Shadow of the Raven: A Doctor Thomas Silkstone Mystery, by Tessa Harris, (Kensignton), 304 pages, release date January 27, 2015

Shadow of the Raven has the makings of a good mystery. The central character, Thomas Silkstone, is an American living in England at the close of the American revolution. He is a doctor with training in pathology, one who is treated with suspicion by most of those around him because he is a colonist. This offers all sorts of possibilities in depicting both the medicine and the politics of the period. Unfortunately, Shadow of the Raven reads more like a historical romance than a historical mystery and suffers as a result.

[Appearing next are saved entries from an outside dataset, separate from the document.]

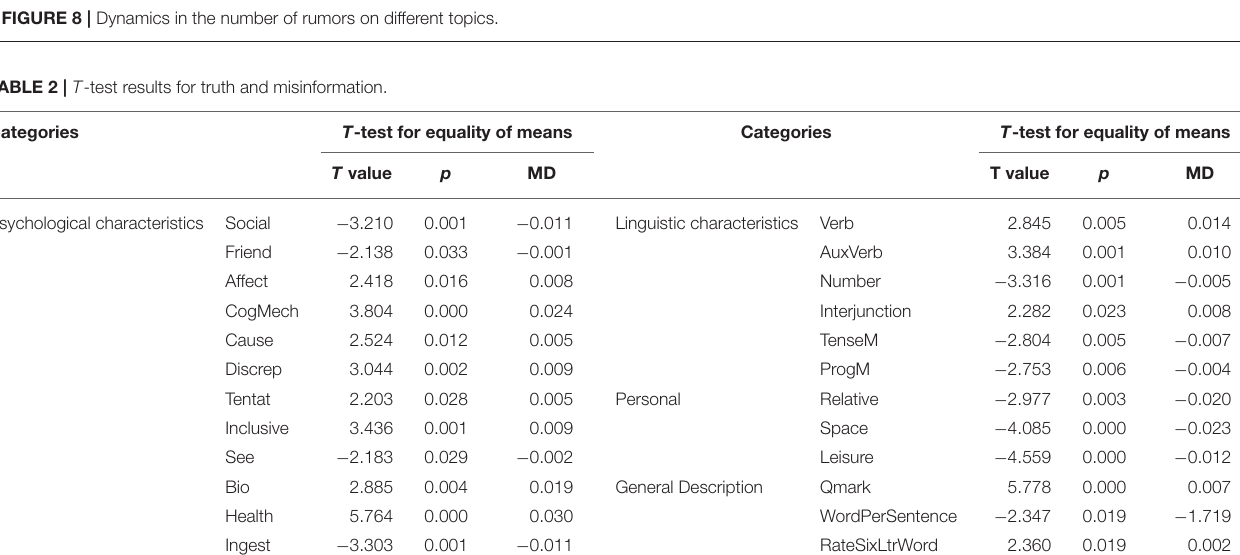
FIGURE 8 | Dynamics in the number of rumors on different topics.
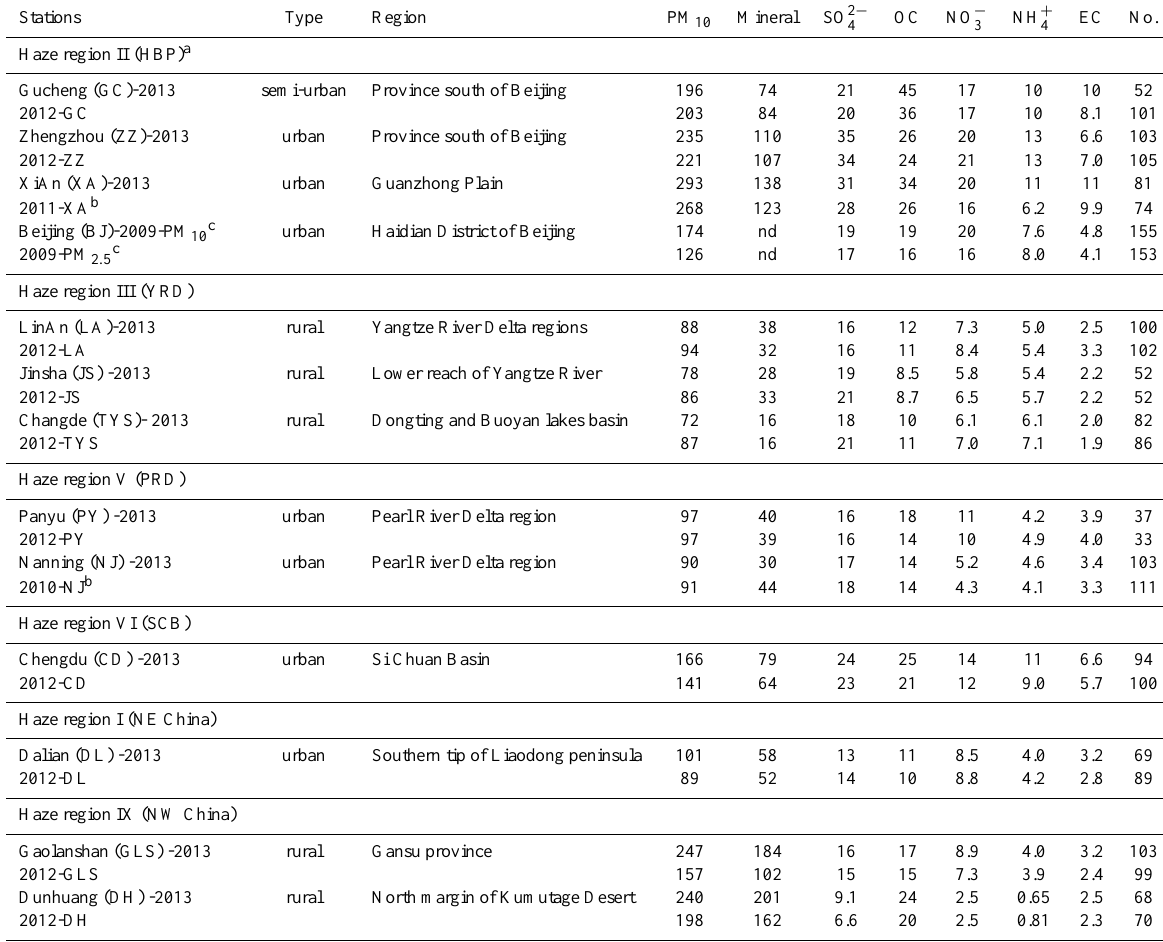
a ClassificationofmajorhazeregionsaretakenfromX.Y.Zhangetal.(2012); b AtXiAnandNanjing,datain2011and2010,respectively,areusedhereforcomparisonwith2013results; c Beijingis2009datafor PM 10 and PM 2 . 5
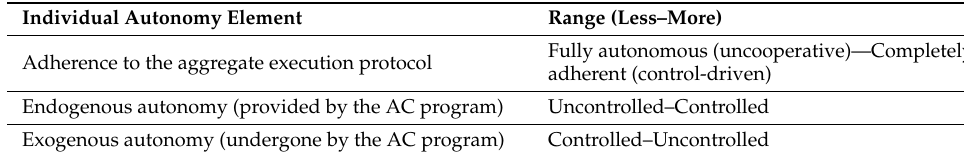
Table 2. Individual autonomy in aggregate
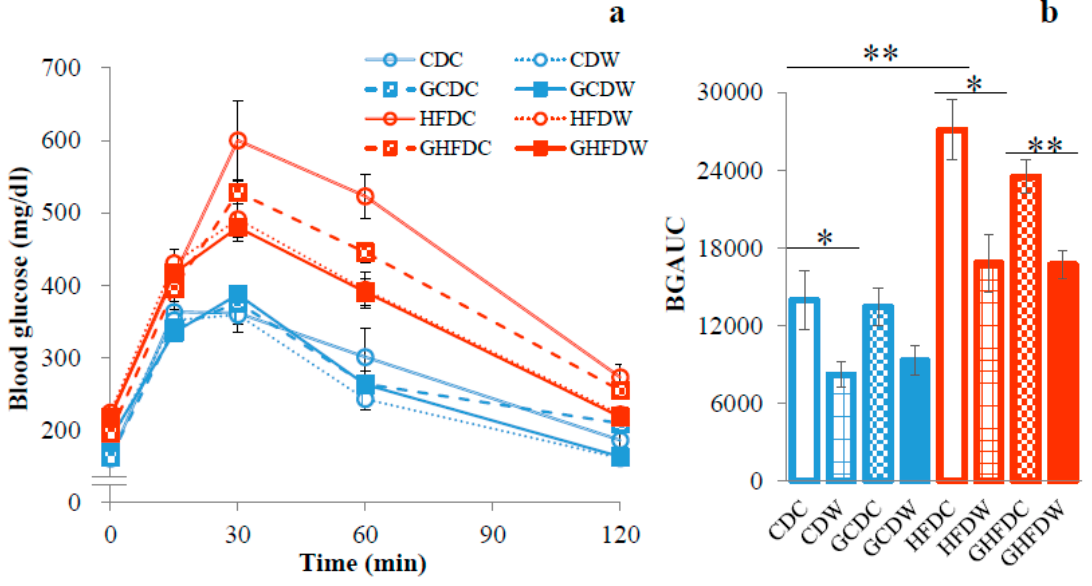
Figure 2. The supplemental e ff ect of wheel running on blood glucose concentration and the incremental area under the curve (AUC) of blood glucose during GTT in PHGG intake mice under CD and HFD feeding. Time-dependent blood glucose level after glucose load (2 g / kg body mass) into the abdominal cavity ( a ) and the corresponding incremental blood glucose area under the curves (BGAUC) ( b ). The values were expressed as the mean ± S.E.M. * p < 0.05 and ** p < 0.01.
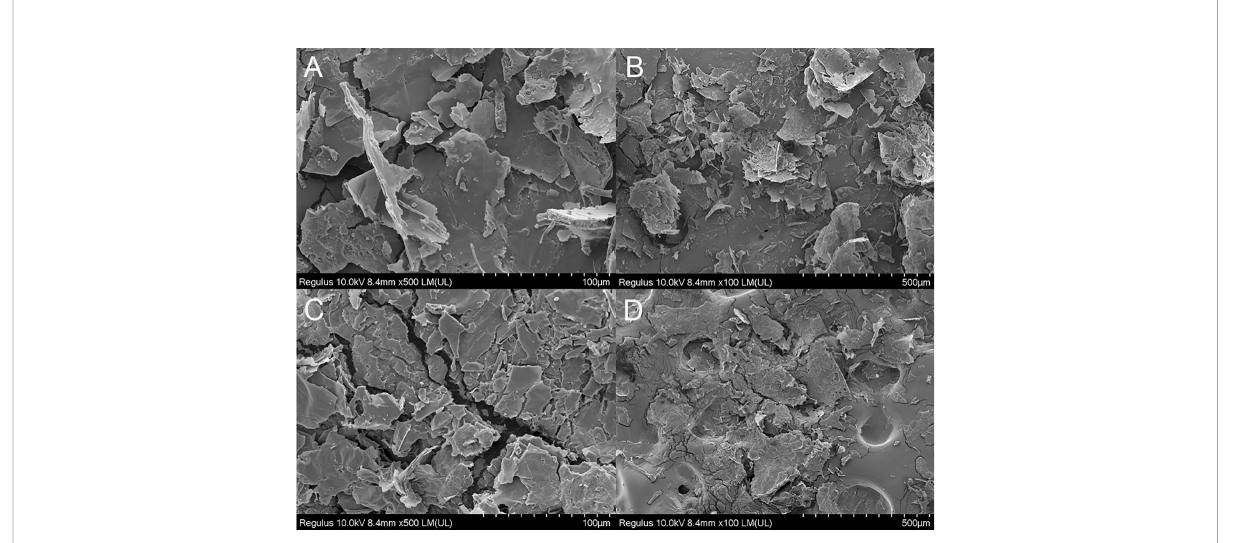
FIGURE 2 SEM images (magni fi cation 100× and 500×). (A, C) (100 µm); (B, D) (500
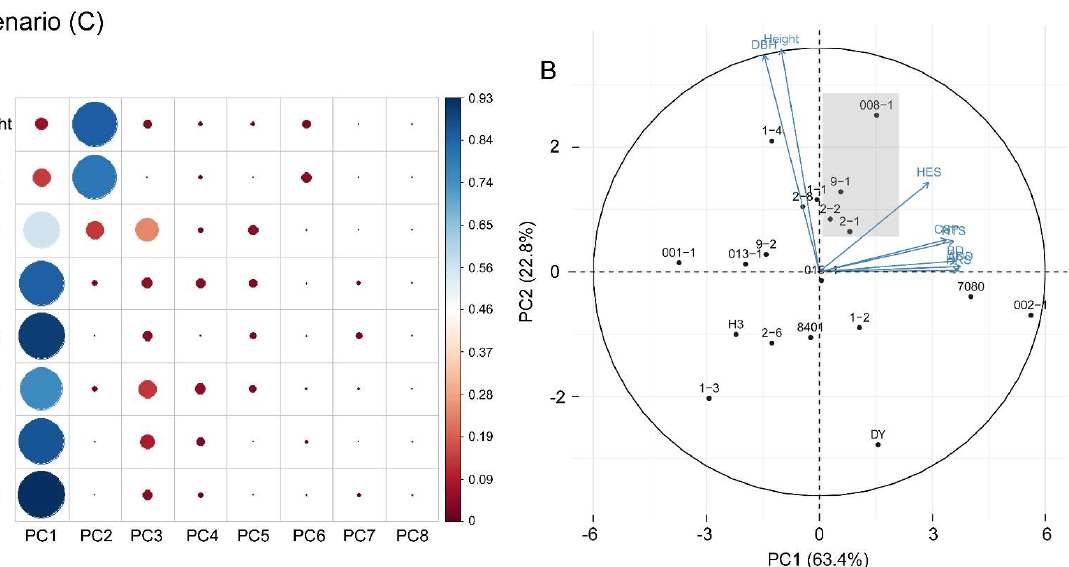
Figure 3. Principal component analysis of the growth traits and wood properties of Catalpa bungei clones. ( A ): The representation of the principal components for the traits. ( B ): The principal component score biplot based on PC1 and PC2.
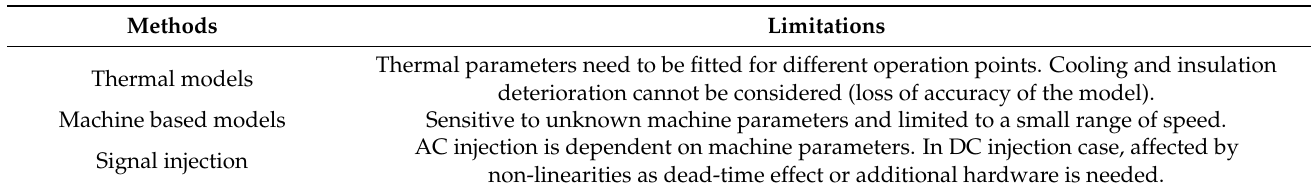
Table 5. Limitation of the different methods previously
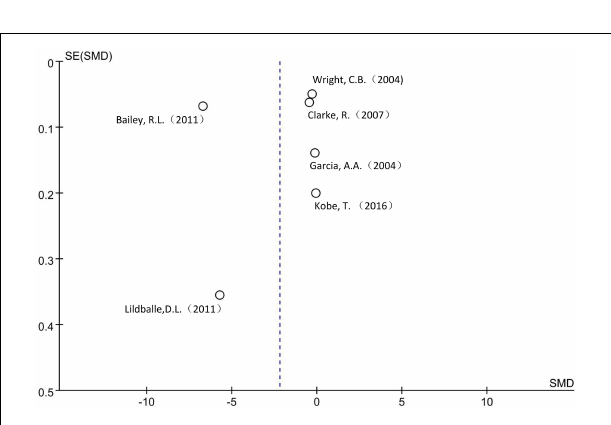
FIGURE 3 | Funnel plot of the six included cross-sectional studies.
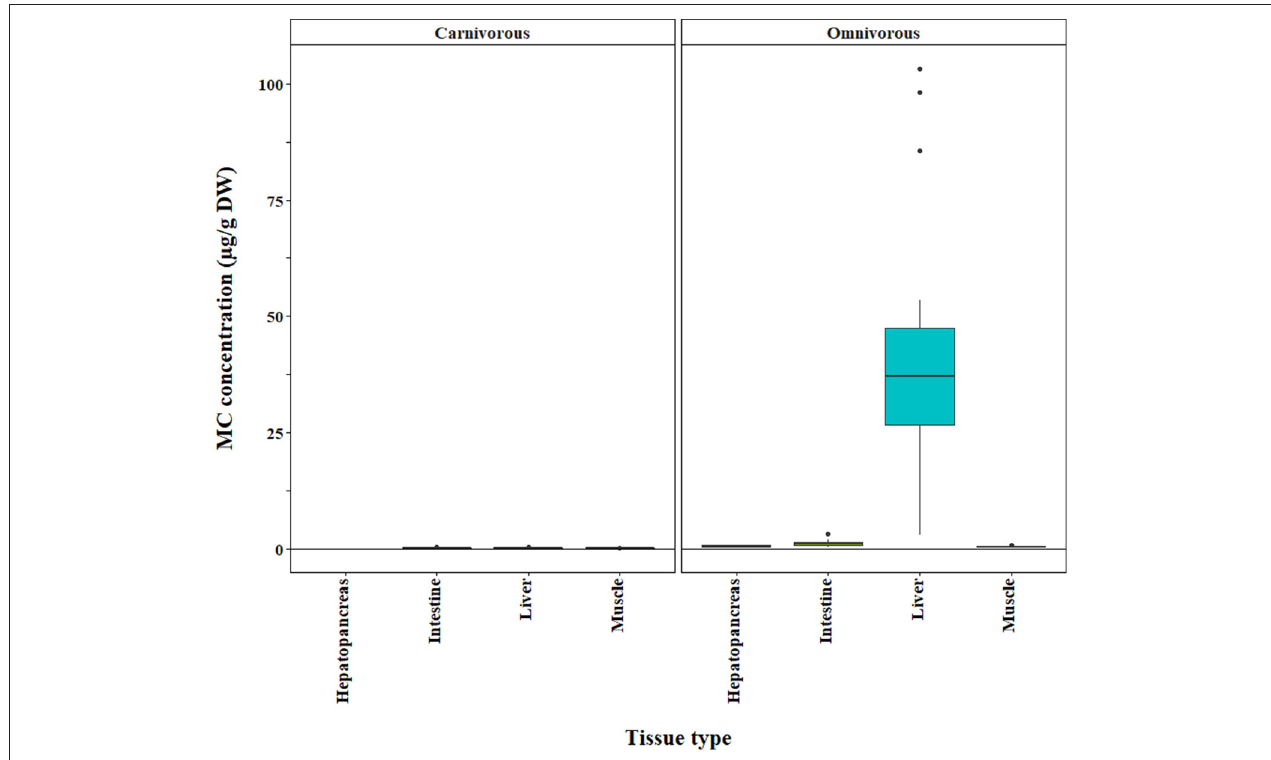
FIGURE 5 | Microcystin (MC) concentrations in tissues of carnivorous and omnivorous fishes based on PP2A method. The raw data are shown.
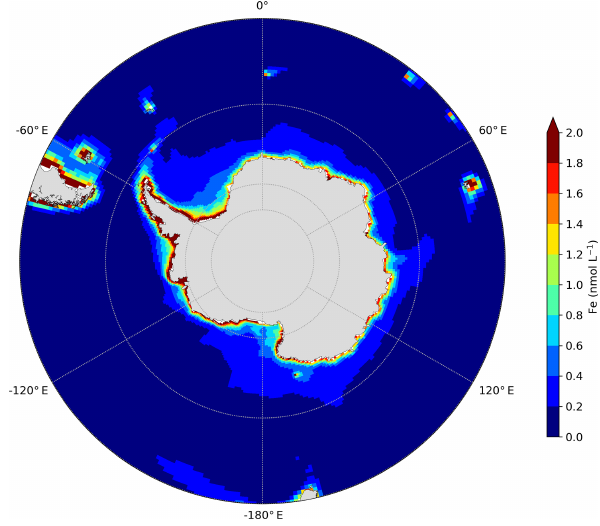
Figure 2. Annual mean of surface Fe concentrations in the Southern Ocean, south of 45 ◦ S, in the CTL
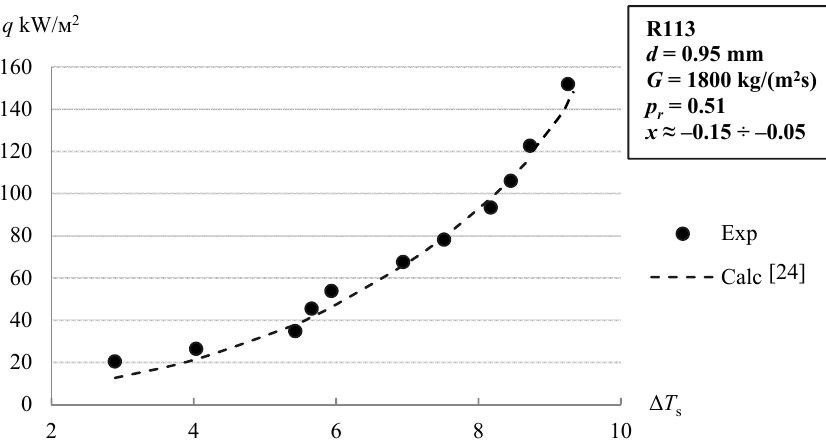
Figure 11. Comparison of the experimental data for subcooled liquid ([7,25], x local ≈ − 0.15 to − 0.05) with the calculated heat transfer data.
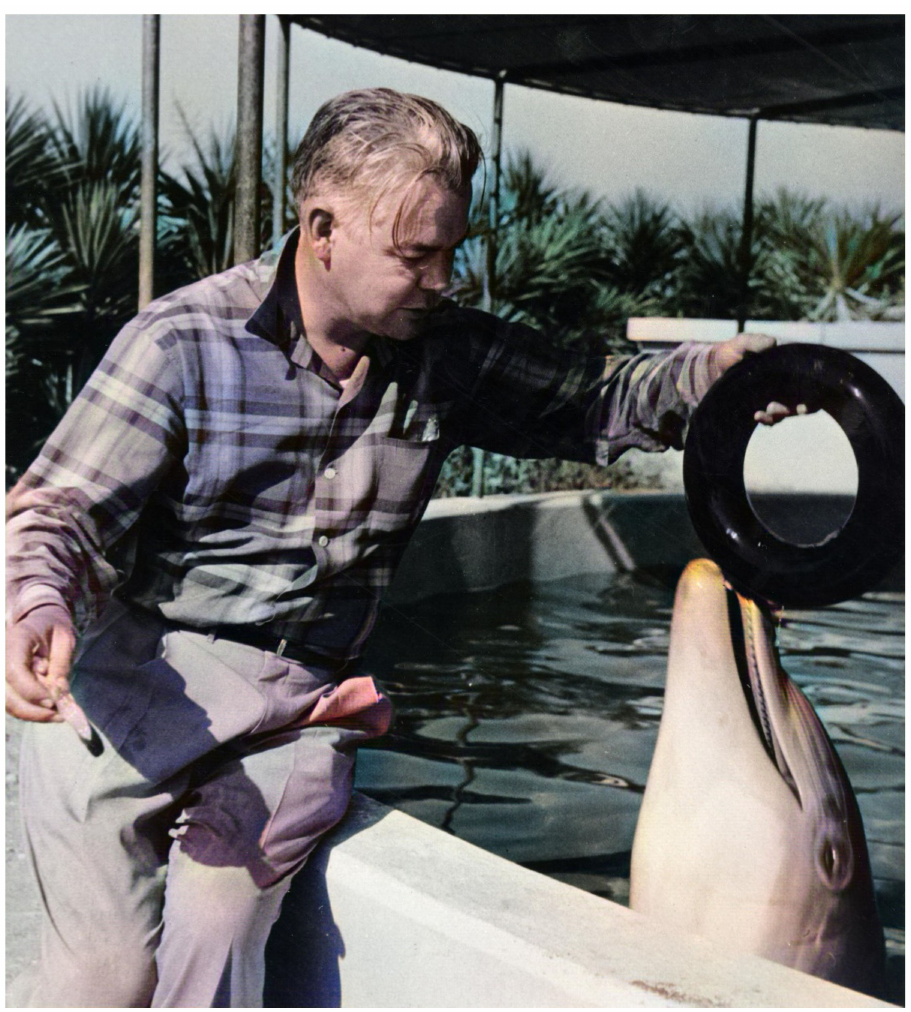
Figure 3. Colorized photo of Keller Breland training a dolphin at Marine Studios/Marineland of Florida, circa 1957. (Reproduced from [40] with permission of John Wiley and Sons,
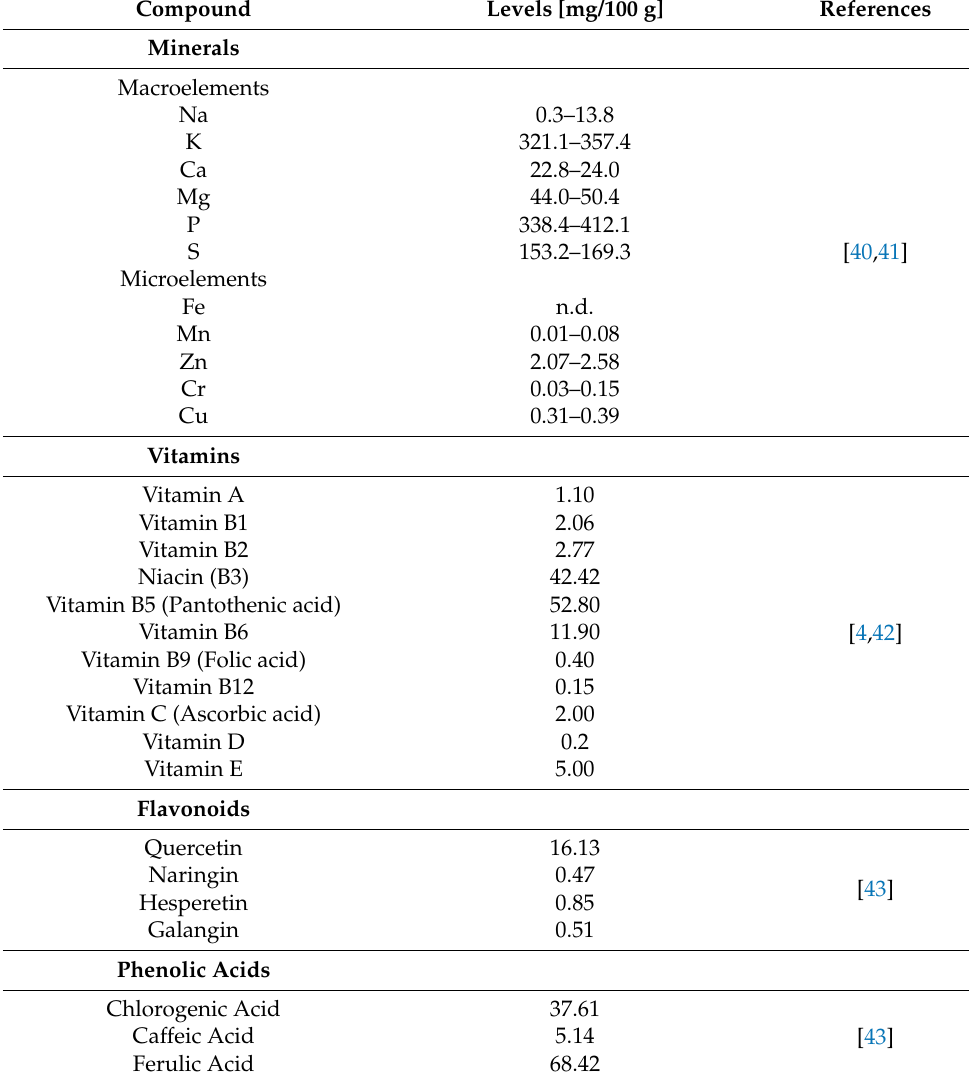
Table 2. Proximate composition of fresh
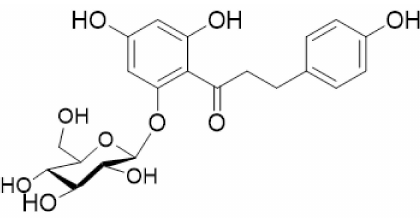
Figure 1. The structure of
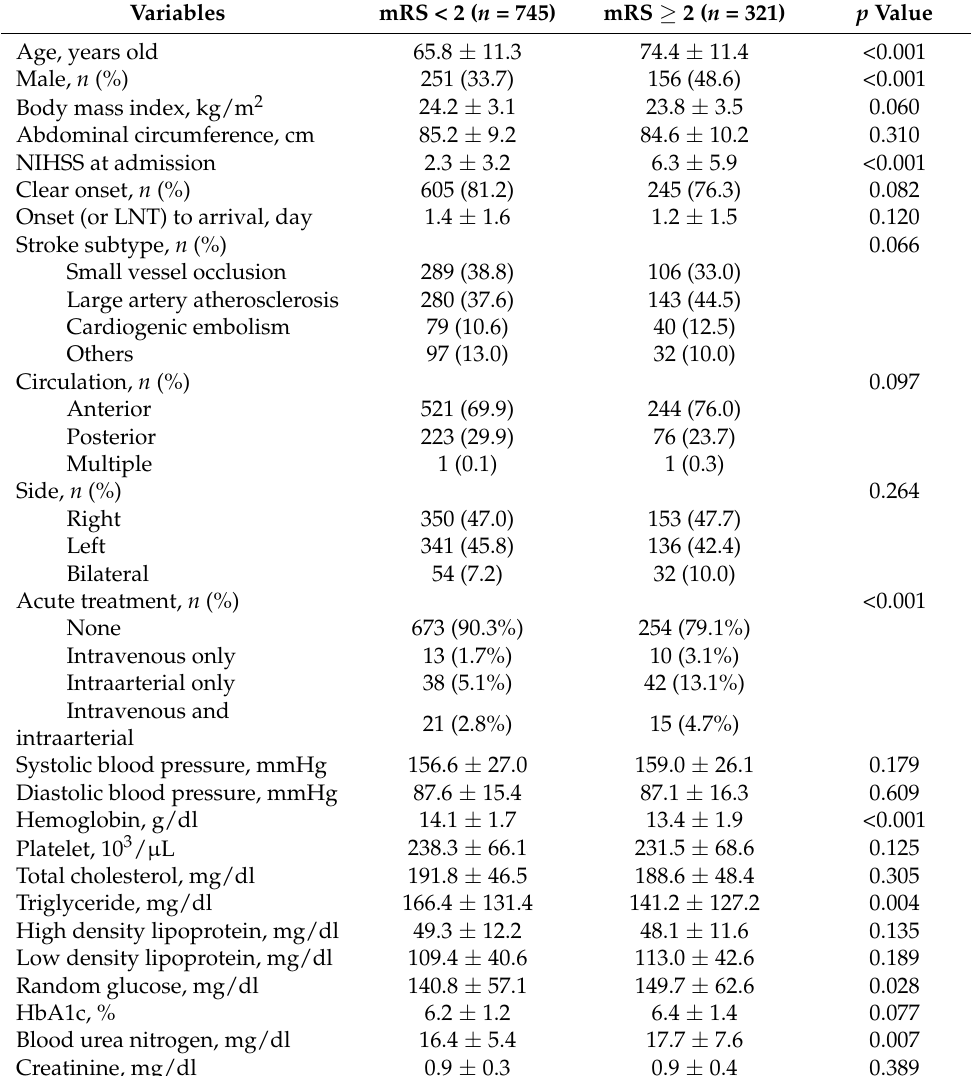
Table 1. Baseline characteristics and stroke-related factors in each group.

This fifth book in the Thomas Silkstone series is as much about the relationship between Silkstone and his beloved Lady Lydia as it is a mystery novel. One of the mysteries here is the fate of Lydia, who has been consigned to a madhouse by her wicked, unknown-until-recently father (Lydia’s mother had an on-going affair with the man) who has forged Silkstone’s signature on the committal documents and who intends to enclose the lands of Lydia’s estate—something she would surely refuse to allow under normal circumstances. (You can see why the book reads as historical romance.)

There’s a lot of back story packed into the first part of this novel, which explains the Thomas-Lydia relationship, but also interrupts the narrative flow. Readers are told “how ordered and logical [Thomas’] life had been up until the day Lydia has walked into his laboratory. She had pleaded for his help to uncover how her brother, Edward, the sixth Earl Crick, had died, and [Thomas] had found himself incapable of resisting her entreaties.” Silkstone tries repeatedly to contact Lydia in the madhouse, but “there seemed no logical way of dealing with these Machiavellian charlatans who had so blighted his beloved Lydia’s life and, therefore, his own.”

The second mystery of the novel is the more interesting one: a surveyor hired to facilitate the enclosure is murdered, presumably by one of the villagers who will lose his livelihood once the estate is enclosed. Here we see the impact of enclosure on rural villagers and also the justice system of the time, which acts with swiftness and, often, brutality—and which serves as a form of public entertainment.

The second mystery is resolved shortly before the end of the novel, while the Thomas-Lydia relationship provides a cliff-hanger ending, which again emphasizes romance over mystery. So, if you enjoy romance, you’ll probably find this  novel a good read, but for those of us who prefer a more complex mystery, this book may prove satisfactory, but not more.